→ **Extract provided**:
╭──
You see the second line is indented. The tabulator key is used to make the indentation. How do these instructions work? With the condition, you check whether a state is "true" or "false".

In [None]:
nummer1 = 3
nummer2 = 5
if nummer1 == nummer2:
    print("they're the same!!!!")
else:
    print("not sure which number is bigger")
    print("but they're not the same")
    print("--------------")

Now try changing the numbers. Suddenly the output disappears because the condition no longer applies. Here you use two == characters to compare the two values. The counterpart to the *if* is the *else*, with which you can catch everything that does not apply:


You can also check if the value exceeds a certain limit with the less and greater sign < >: try to swap the > with the <. Does the output change?

In [None]:
nummer1 = 5
nummer2 = 3
if nummer1 > nummer2:
    print("number 1 is bigger than number 2")
else:
    print("## number 2 is bigger than number 1")

### Loops

You can make the computer do repetitive things quite easily with loops. Loops, are needed to repeatedly execute a block of code, also called a loop body. In Python, there are two types of loops: the while loop and the for loop.

In [None]:
a = 0
while a < 4:
    #a = a + 1
    a += 1
    print(a)
    print("hello world")


In [None]:
for i in range(35):
    print("hello")
    print(i)

How can you build a down-counting counter from this? Try to think it through on a piece of paper. Tip: you have to subtract something!
╰──
→ **Actions to take**:
- a) In the Python lesson, rewrite everything from "You can also" down to "the for loop.", swapping "nummer1" for "number1" at each occurrence.
- b) Which two types of loops does the Python lesson say Python has?

→ **Data**:
╭──
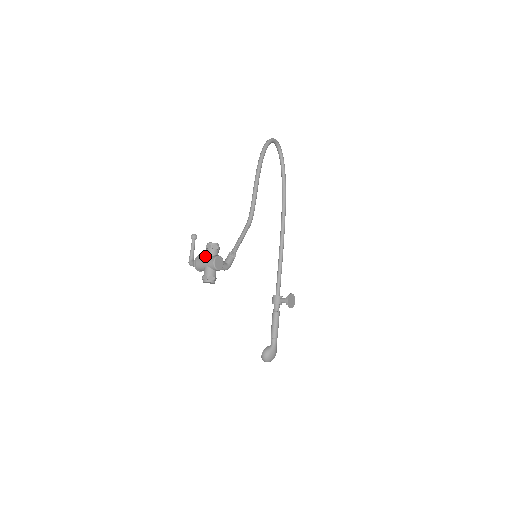
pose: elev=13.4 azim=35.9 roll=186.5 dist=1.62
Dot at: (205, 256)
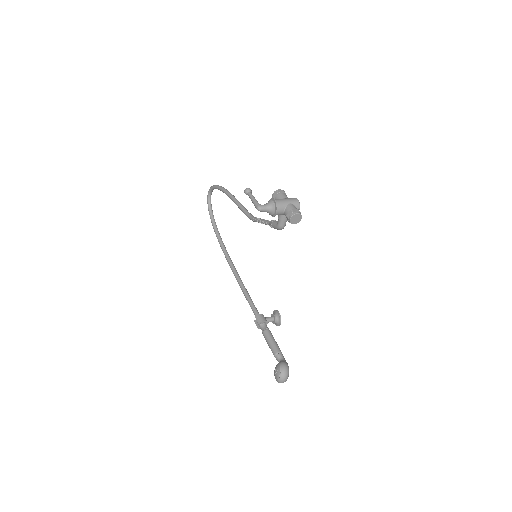
Dot at: (281, 198)
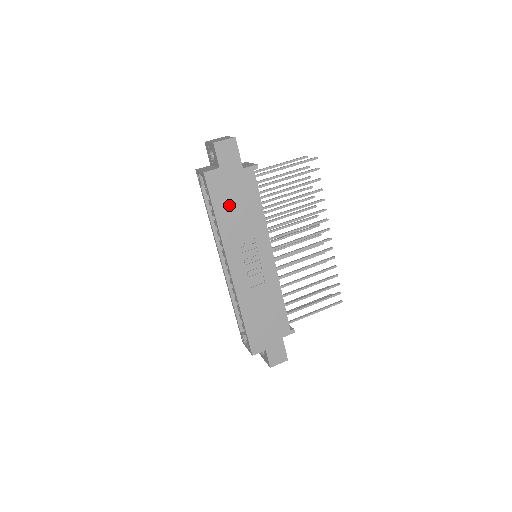
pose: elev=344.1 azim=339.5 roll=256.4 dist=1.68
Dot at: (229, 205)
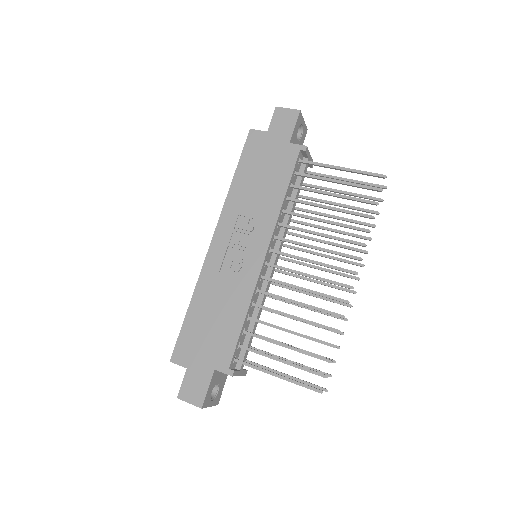
Dot at: (254, 172)
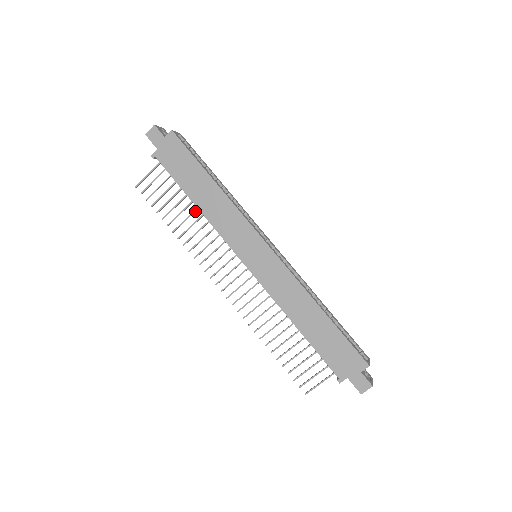
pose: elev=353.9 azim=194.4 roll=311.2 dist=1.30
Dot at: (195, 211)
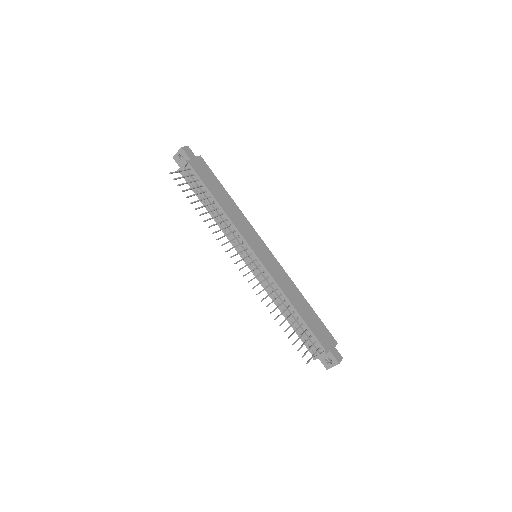
Dot at: (216, 209)
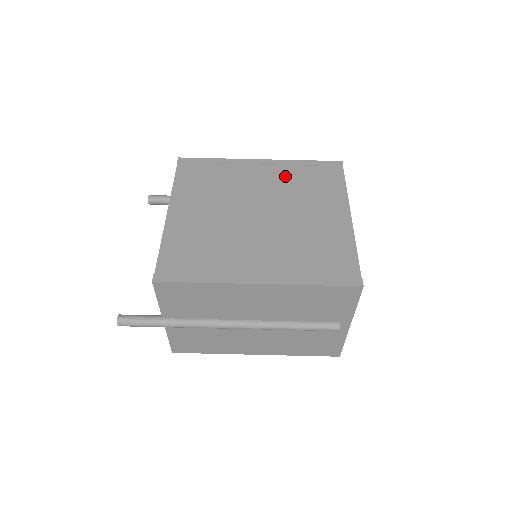
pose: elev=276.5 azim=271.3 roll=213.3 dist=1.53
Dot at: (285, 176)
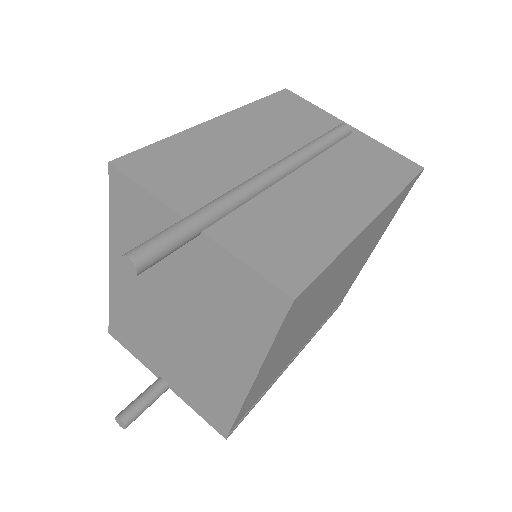
Dot at: occluded
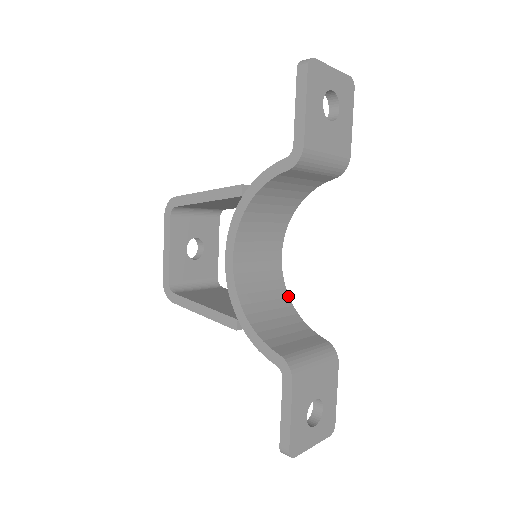
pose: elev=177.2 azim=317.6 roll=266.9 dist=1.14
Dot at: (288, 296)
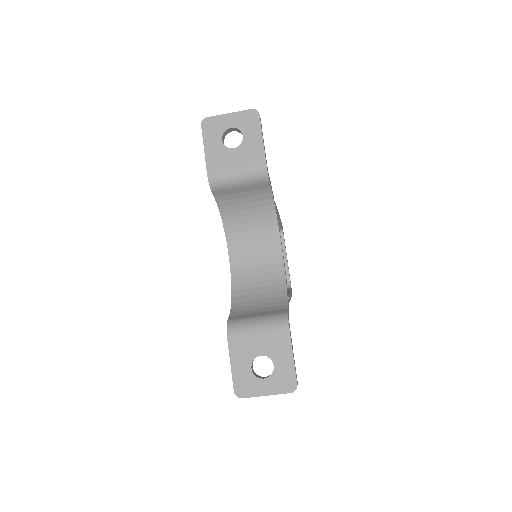
Dot at: (285, 283)
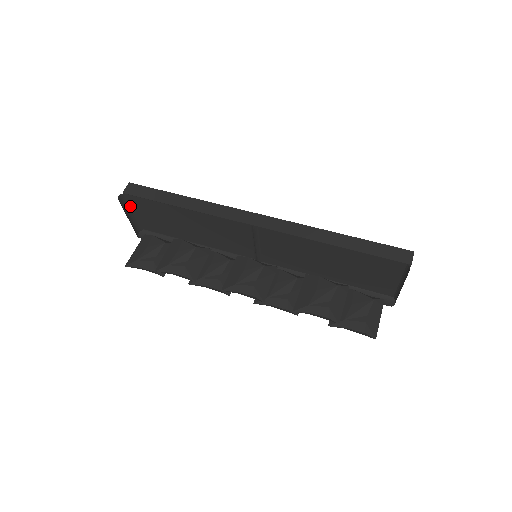
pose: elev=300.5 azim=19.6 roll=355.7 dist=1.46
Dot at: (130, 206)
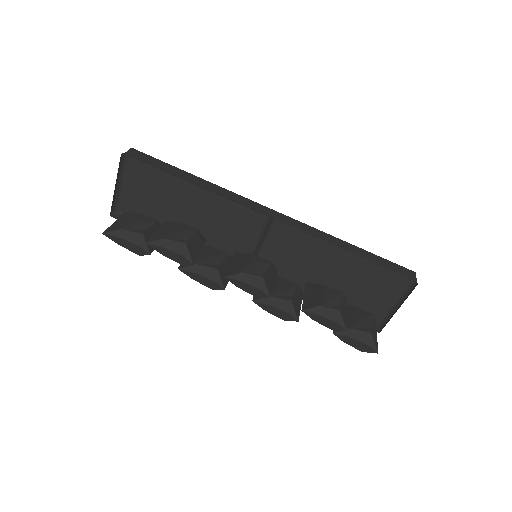
Dot at: (123, 173)
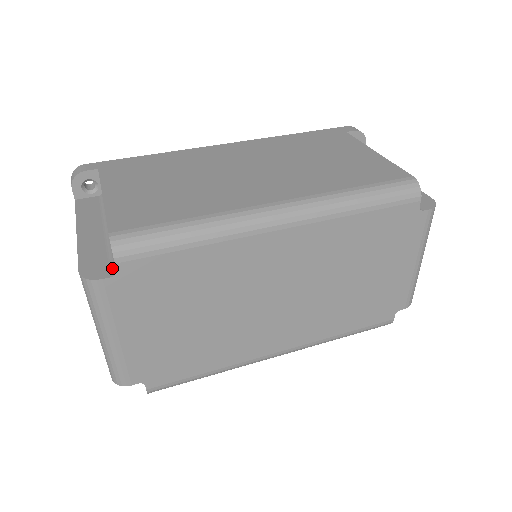
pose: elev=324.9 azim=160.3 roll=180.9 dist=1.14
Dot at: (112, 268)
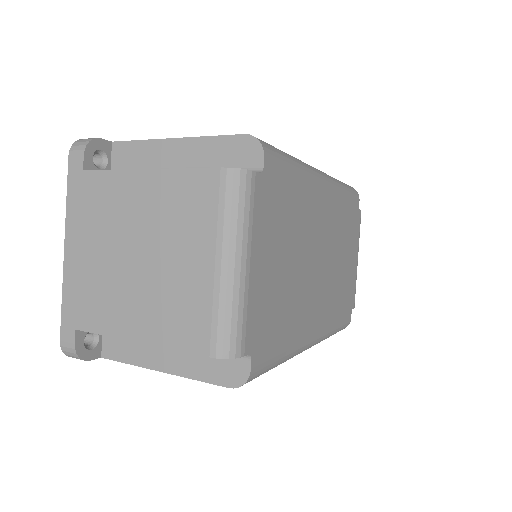
Dot at: occluded
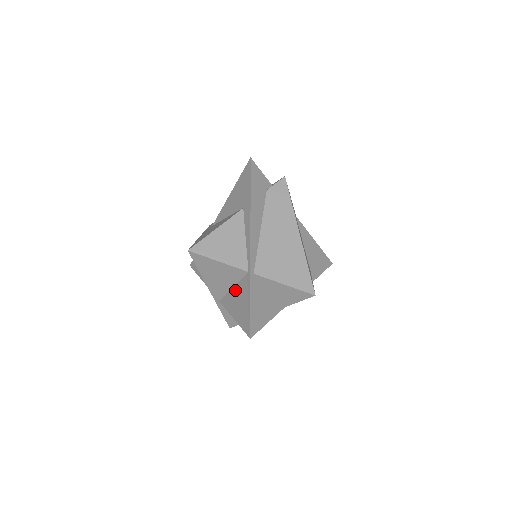
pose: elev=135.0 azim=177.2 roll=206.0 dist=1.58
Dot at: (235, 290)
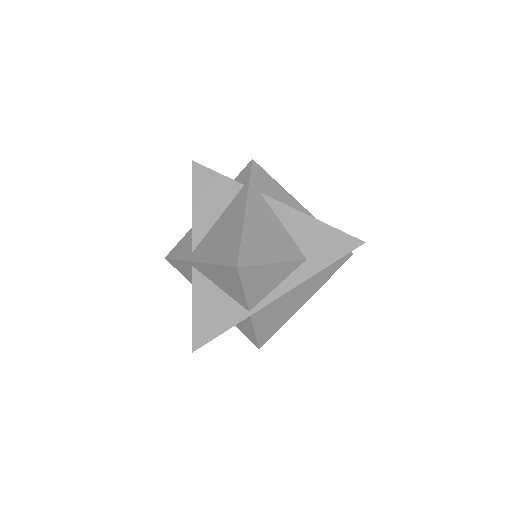
Dot at: (220, 295)
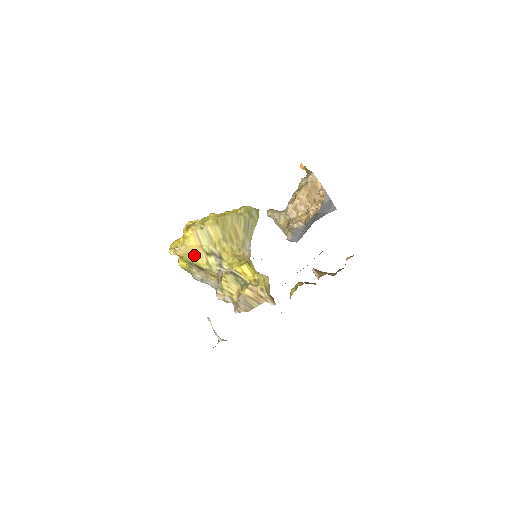
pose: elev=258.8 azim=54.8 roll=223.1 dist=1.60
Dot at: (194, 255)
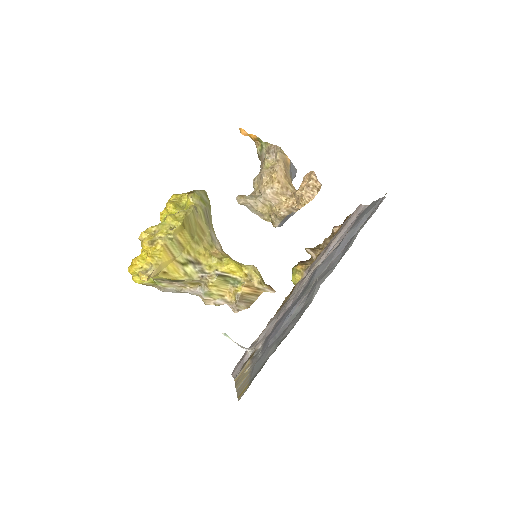
Dot at: (168, 271)
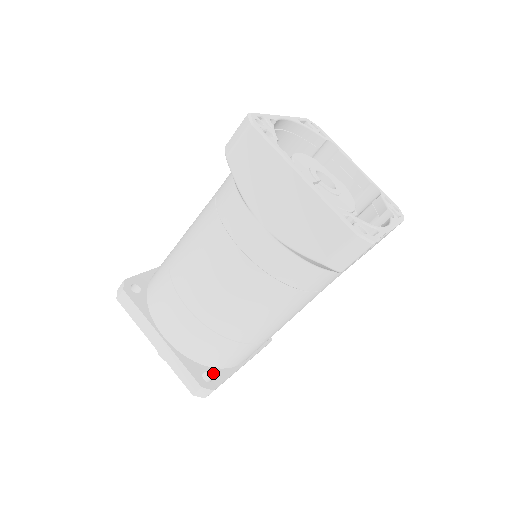
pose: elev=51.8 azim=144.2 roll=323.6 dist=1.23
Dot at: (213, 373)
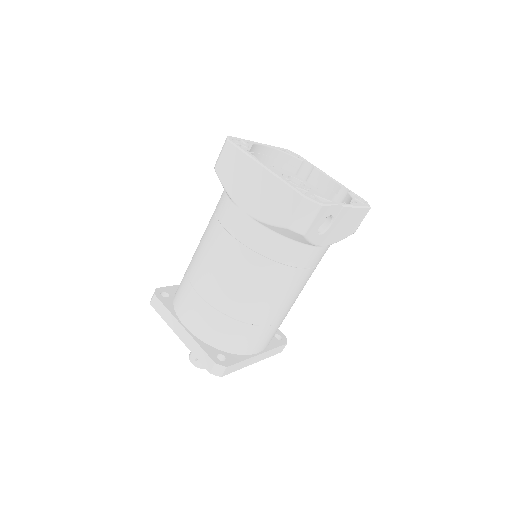
Dot at: (227, 356)
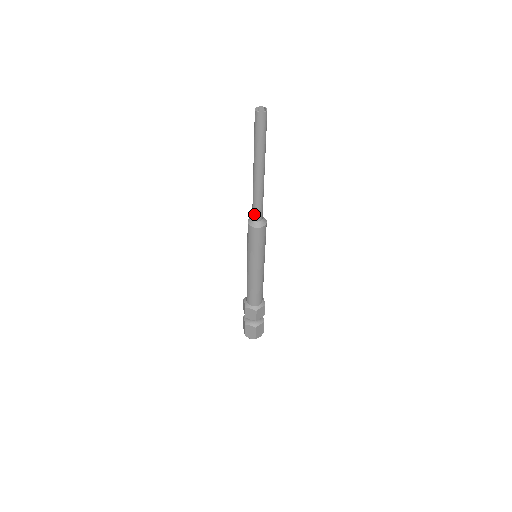
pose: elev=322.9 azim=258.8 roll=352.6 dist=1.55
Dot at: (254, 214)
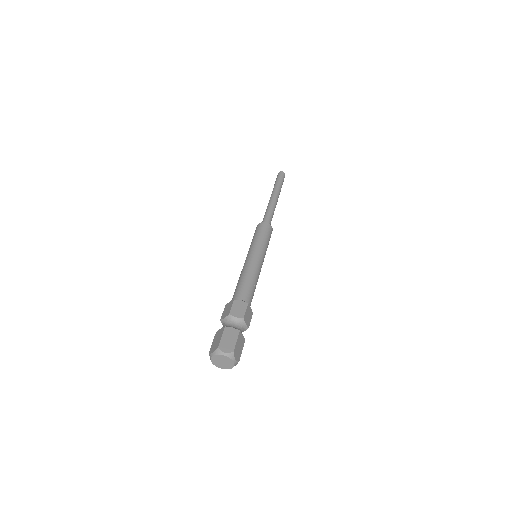
Dot at: (263, 220)
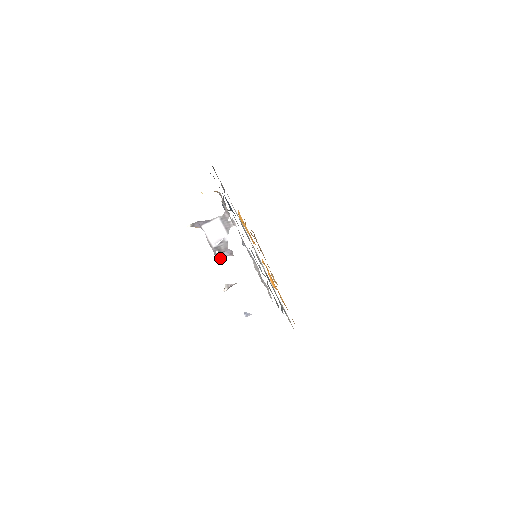
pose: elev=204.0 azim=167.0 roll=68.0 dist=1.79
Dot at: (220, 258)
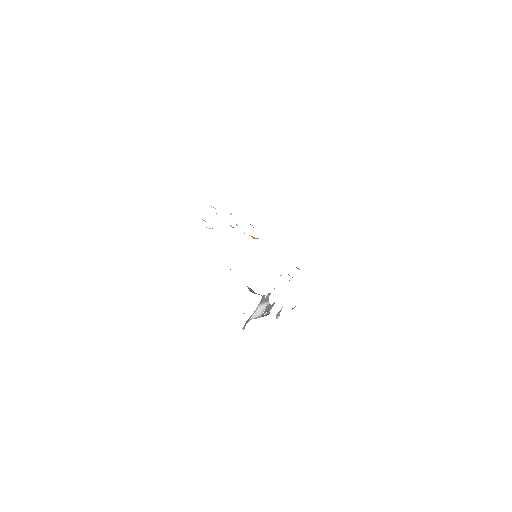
╰──
→ **Solutions per task**:
- a)
You can also check if the value exceeds a certain limit with the less and greater sign < >: try to swap the > with the <. Does the output change?

In [None]:
number1 = 5
nummer2 = 3
if number1 > nummer2:
    print("number 1 is bigger than number 2")
else:
    print("## number 2 is bigger than number 1")

### Loops

You can make the computer do repetitive things quite easily with loops. Loops, are needed to repeatedly execute a block of code, also called a loop body. In Python, there are two types of loops: the while loop and the for loop.

- b) The while loop and the for loop.